┌──
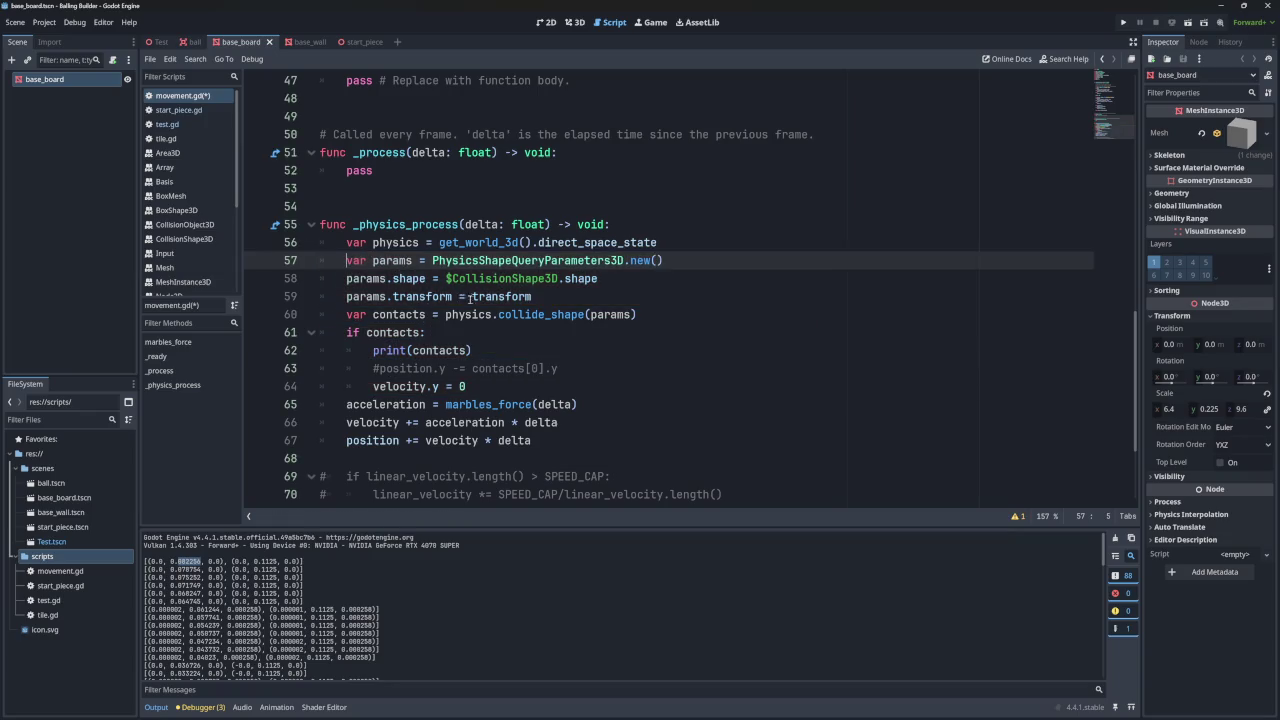
pyautogui.scroll(1, 452, 332)
pyautogui.scroll(-2, 452, 332)
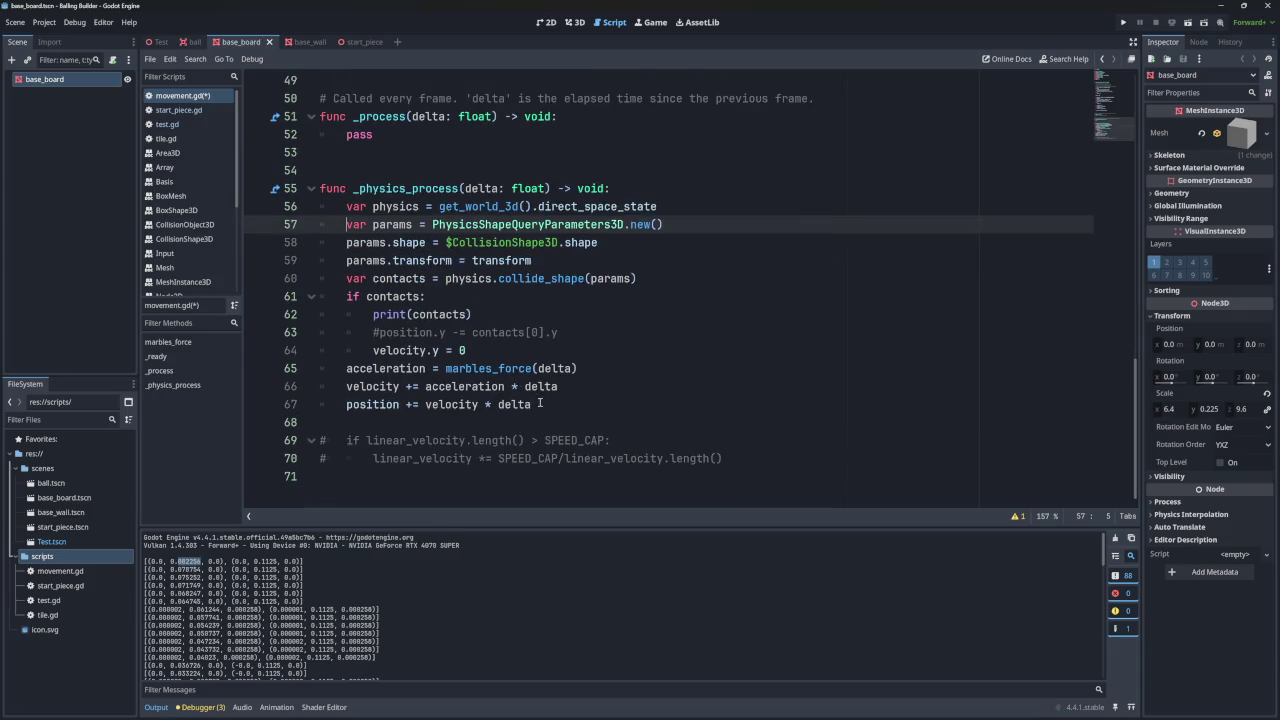
# - Add an else: branch holding the three motion lines and delete the commented velocity reset lines
pyautogui.click(481, 352)
pyautogui.press('Return')
pyautogui.write('else:')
└──
* _What the task asks_: What is needed is an exact retyping of every line from the one containing "pyautogui.click(481, 352)" through the final line of the entries, and only those lines.

* _Solution to this problem_:
pyautogui.click(481, 352)
pyautogui.press('Return')
pyautogui.write('else:')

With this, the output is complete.